Tasks to perform:
[1] Answer these questions using the passage on intelligence:
(a) Which two characters does it use to describe what applying intelligence is like?
(b) What reply did the boy give when asked how many arms a person has?
(c) When is our intelligence called into play?
[2] Repeat the passage on intelligence word for word from "I've had the" to "that is known.".
[3] Condense the paragraph of the passage on intelligence that begins "One of the functions of schools" while keeping its main facts.
----- Document excerpt
Every one of us experiences the emotions associated with intelligent thought, every single day as we piece together the new world into which we open our eyes. I'm not sure where we got the idea that critical thinking was a dry, cool, systematic endeavor but that's certainly not the truth. No, contrary to the popular notions, the application of intelligence is a highly emotional, messy, confusing, stressful process: much more Captain Kirk than Mr. Spock.

One of the functions of schools is to measure intelligence, indeed an entire industry has sprung up around this notion, bringing forth our current era of standardized testing, complete with standardized curricula designed with those standard measures in mind, as if we hope to make all the sprouts grow into plants of exactly the same shape and size. But this is nothing new. Schools were in the intelligence measuring game long before the advent of testing corporations, with their own tests and grades and report cards. Yet all they've ever sought to measure is what kids already know, which has nothing to do with intelligence.

I've had the opportunity to sit in on several psychologist administered IQ tests. I'll never forget the boy who was asked how many arms a person has and was judged to be wrong when he, after much thought, shrugged, "Two . . . or one . . . or even none." Had he just blurted out "Two!" the test would have assessed him as smarter. The kid with the quick hand and ready answer is judged to be the most intelligent by this process, downgrading the child who is engaged in the actual process of applying his intelligence. Which is to say making something that is unknown into something that is known.

Our intelligence is called into play when confronted with the unknown. What are we going to do about it? How do we go about solving or understanding this? Confronting the unknown is necessarily an emotional experience and those feelings of astonishment, confusion, struggle, puzzlement, surprise, eagerness, anticipation, anxiety, excitement, and passion are the material of intelligent thought. Without that, we're left with mere knowing. It's the values and virtues of not knowing that are the real measures of intelligent thought.
----------
----- Given information
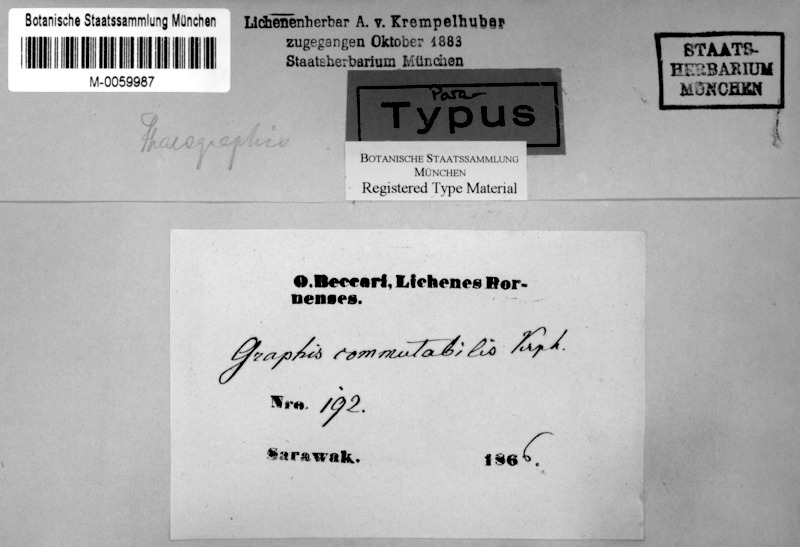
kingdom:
----------
Replies:
[1]
(a) Captain Kirk and Mr. Spock: applying intelligence is "much more Captain Kirk than Mr. Spock."
(b) "Two . . . or one . . . or even none."
(c) When we are confronted with the unknown.

[2]
I've had the opportunity to sit in on several psychologist administered IQ tests. I'll never forget the boy who was asked how many arms a person has and was judged to be wrong when he, after much thought, shrugged, "Two . . . or one . . . or even none." Had he just blurted out "Two!" the test would have assessed him as smarter. The kid with the quick hand and ready answer is judged to be the most intelligent by this process, downgrading the child who is engaged in the actual process of applying his intelligence. Which is to say making something that is unknown into something that is known.

[3] Schools try to measure intelligence, and a whole industry has grown up around this. It has produced today's standardized testing and standardized curricula built around those measures, as if every child should grow to the same shape and size. This is not new. Schools measured intelligence with their own tests, grades, and report cards long before testing corporations existed. Yet they have only ever measured what children already know, which has nothing to do with intelligence.